■ Task to carry out ■
Search the material for lines containing the word "segment", and copy each one.

■ Dataset ■
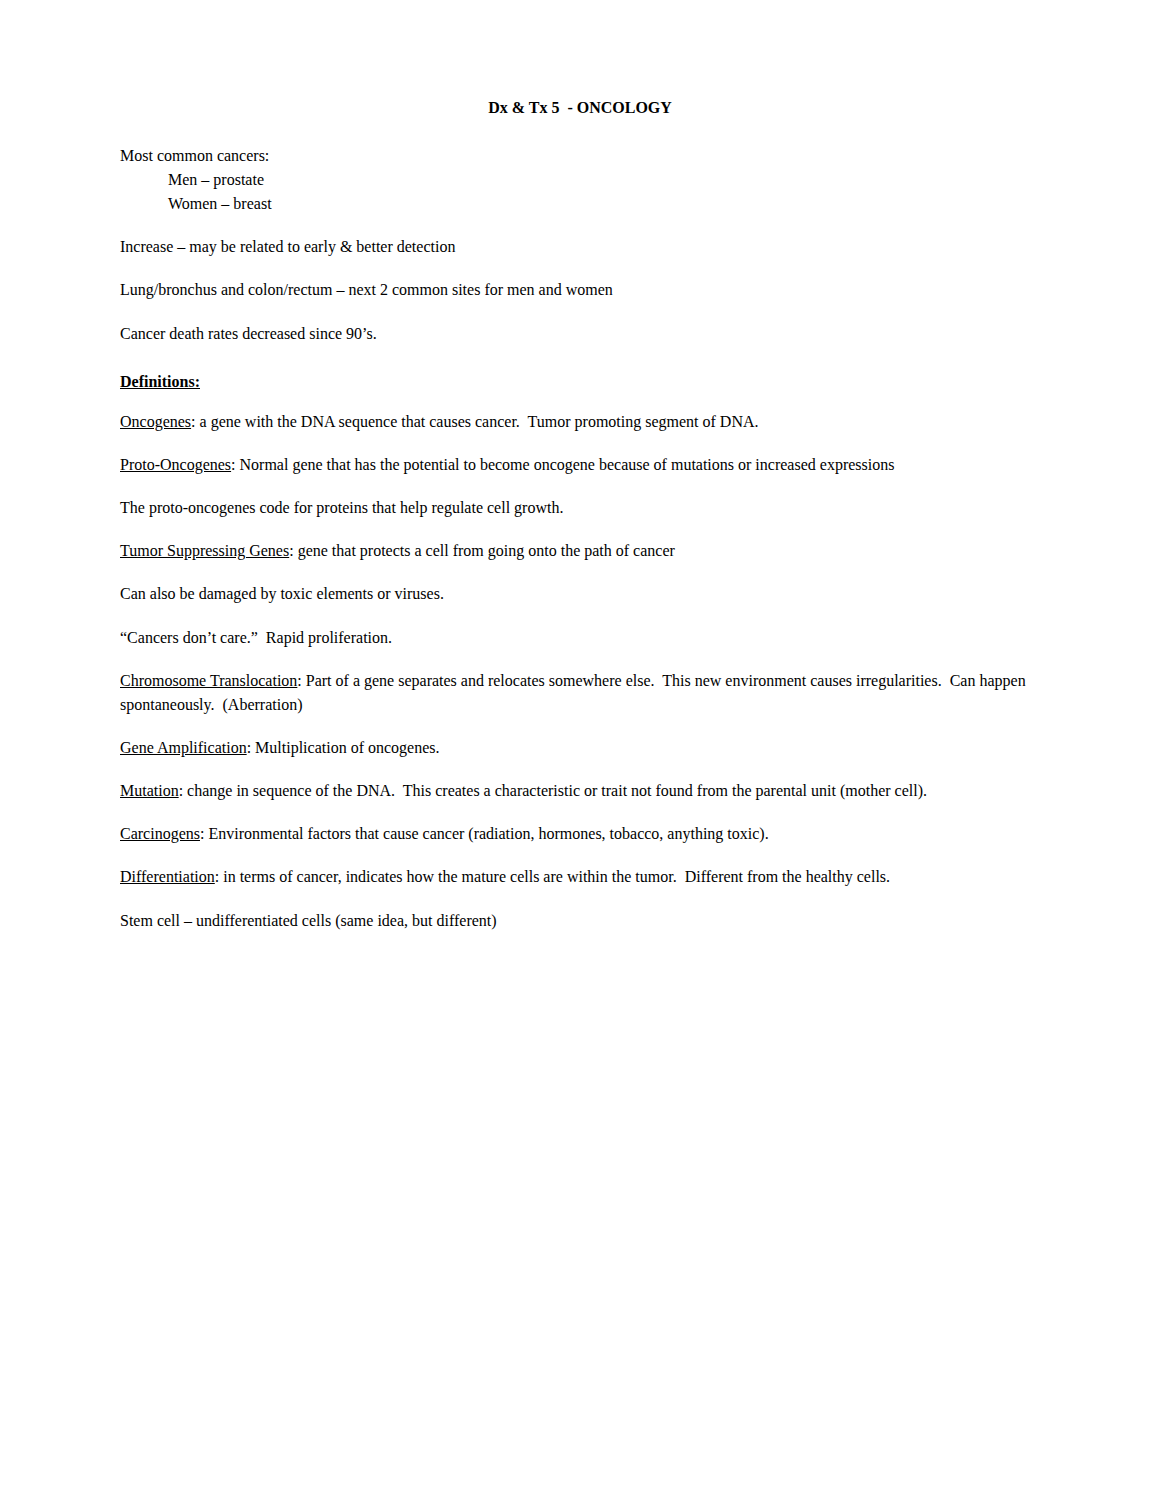Dx & Tx 5 - ONCOLOGY
Most common cancers:
Men – prostate
Women – breast
Increase – may be related to early & better detection
Lung/bronchus and colon/rectum – next 2 common sites for men and women
Cancer death rates decreased since 90’s.
Definitions:
Oncogenes: a gene with the DNA sequence that causes cancer. Tumor promoting segment of DNA.
Proto-Oncogenes: Normal gene that has the potential to become oncogene because of mutations or increased expressions
The proto-oncogenes code for proteins that help regulate cell growth.
Tumor Suppressing Genes: gene that protects a cell from going onto the path of cancer
Can also be damaged by toxic elements or viruses.
“Cancers don’t care.” Rapid proliferation.
Chromosome Translocation: Part of a gene separates and relocates somewhere else. This new environment causes irregularities. Can happen spontaneously. (Aberration)
Gene Amplification: Multiplication of oncogenes.
Mutation: change in sequence of the DNA. This creates a characteristic or trait not found from the parental unit (mother cell).
Carcinogens: Environmental factors that cause cancer (radiation, hormones, tobacco, anything toxic).
Differentiation: in terms of cancer, indicates how the mature cells are within the tumor. Different from the healthy cells.
Stem cell – undifferentiated cells (same idea, but different)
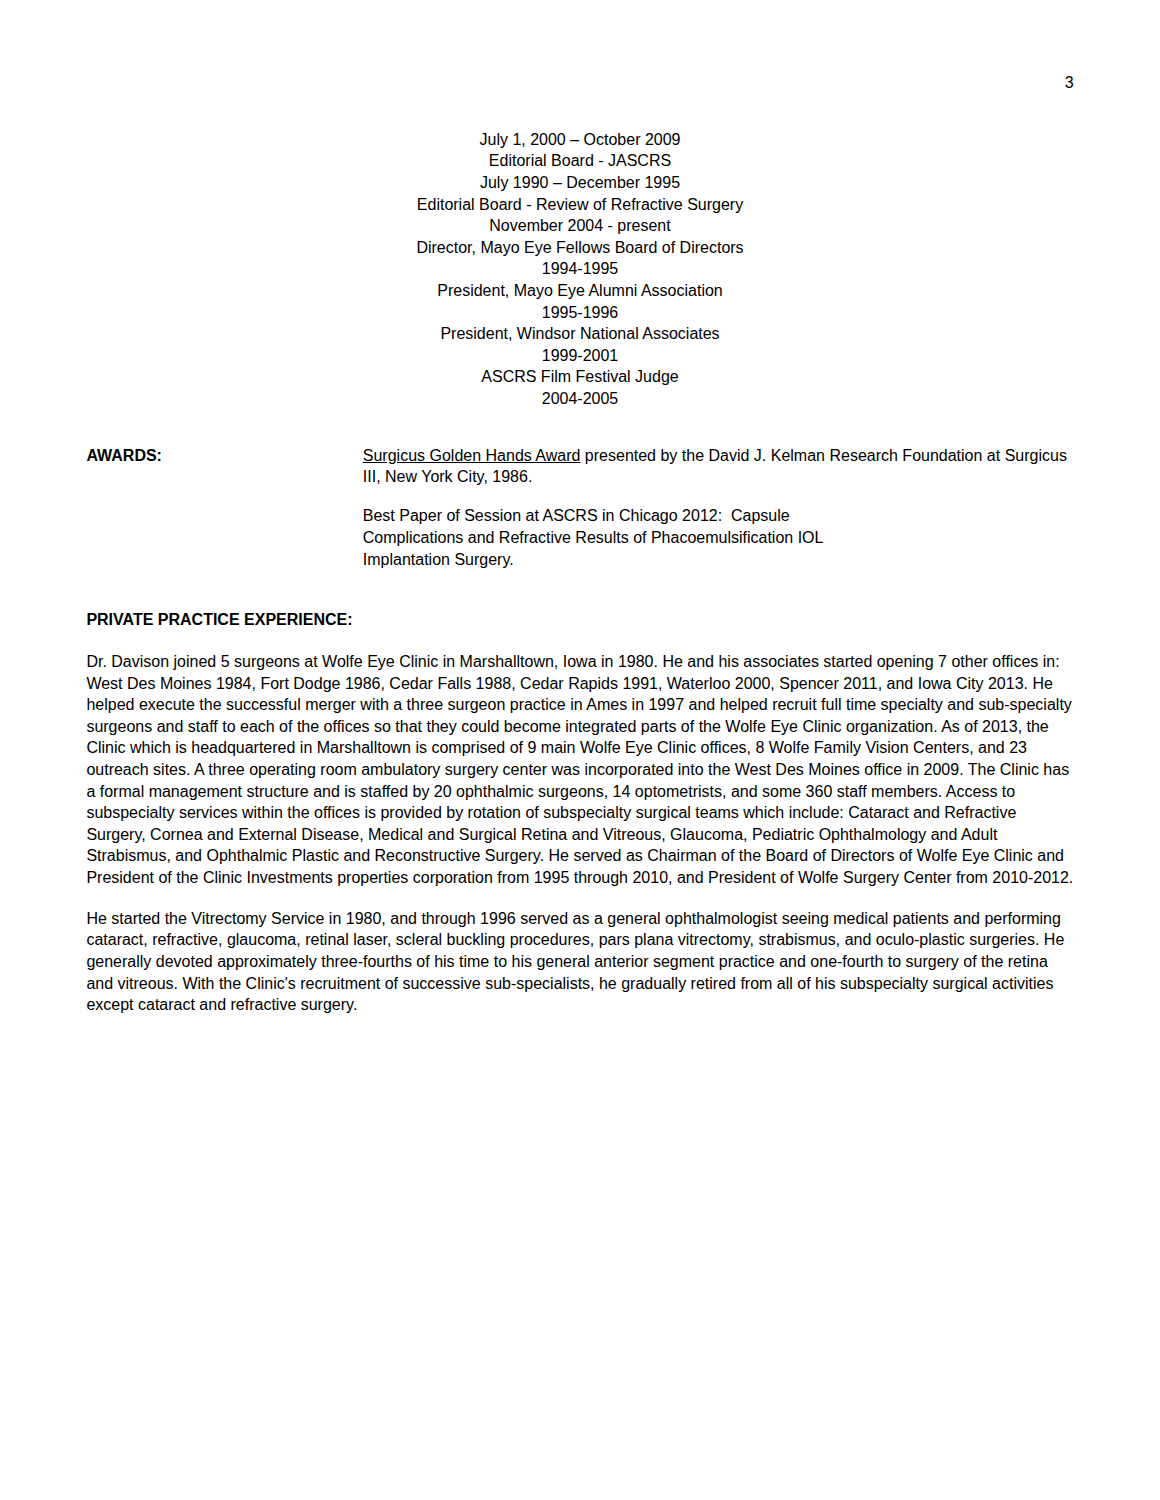3
July 1, 2000 – October 2009
Editorial Board - JASCRS
July 1990 – December 1995
Editorial Board - Review of Refractive Surgery
November 2004 - present
Director, Mayo Eye Fellows Board of Directors
1994-1995
President, Mayo Eye Alumni Association
1995-1996
President, Windsor National Associates
1999-2001
ASCRS Film Festival Judge
2004-2005
AWARDS:
Surgicus Golden Hands Award presented by the David J. Kelman Research Foundation at Surgicus III, New York City, 1986.
Best Paper of Session at ASCRS in Chicago 2012: Capsule Complications and Refractive Results of Phacoemulsification IOL Implantation Surgery.
PRIVATE PRACTICE EXPERIENCE:
Dr. Davison joined 5 surgeons at Wolfe Eye Clinic in Marshalltown, Iowa in 1980. He and his associates started opening 7 other offices in: West Des Moines 1984, Fort Dodge 1986, Cedar Falls 1988, Cedar Rapids 1991, Waterloo 2000, Spencer 2011, and Iowa City 2013. He helped execute the successful merger with a three surgeon practice in Ames in 1997 and helped recruit full time specialty and sub-specialty surgeons and staff to each of the offices so that they could become integrated parts of the Wolfe Eye Clinic organization. As of 2013, the Clinic which is headquartered in Marshalltown is comprised of 9 main Wolfe Eye Clinic offices, 8 Wolfe Family Vision Centers, and 23 outreach sites. A three operating room ambulatory surgery center was incorporated into the West Des Moines office in 2009. The Clinic has a formal management structure and is staffed by 20 ophthalmic surgeons, 14 optometrists, and some 360 staff members. Access to subspecialty services within the offices is provided by rotation of subspecialty surgical teams which include: Cataract and Refractive Surgery, Cornea and External Disease, Medical and Surgical Retina and Vitreous, Glaucoma, Pediatric Ophthalmology and Adult Strabismus, and Ophthalmic Plastic and Reconstructive Surgery. He served as Chairman of the Board of Directors of Wolfe Eye Clinic and President of the Clinic Investments properties corporation from 1995 through 2010, and President of Wolfe Surgery Center from 2010-2012.
He started the Vitrectomy Service in 1980, and through 1996 served as a general ophthalmologist seeing medical patients and performing cataract, refractive, glaucoma, retinal laser, scleral buckling procedures, pars plana vitrectomy, strabismus, and oculo-plastic surgeries. He generally devoted approximately three-fourths of his time to his general anterior segment practice and one-fourth to surgery of the retina and vitreous. With the Clinic's recruitment of successive sub-specialists, he gradually retired from all of his subspecialty surgical activities except cataract and refractive surgery.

■ Answer section ■
Oncogenes: a gene with the DNA sequence that causes cancer. Tumor promoting segment of DNA.
He started the Vitrectomy Service in 1980, and through 1996 served as a general ophthalmologist seeing medical patients and performing cataract, refractive, glaucoma, retinal laser, scleral buckling procedures, pars plana vitrectomy, strabismus, and oculo-plastic surgeries. He generally devoted approximately three-fourths of his time to his general anterior segment practice and one-fourth to surgery of the retina and vitreous. With the Clinic's recruitment of successive sub-specialists, he gradually retired from all of his subspecialty surgical activities except cataract and refractive surgery.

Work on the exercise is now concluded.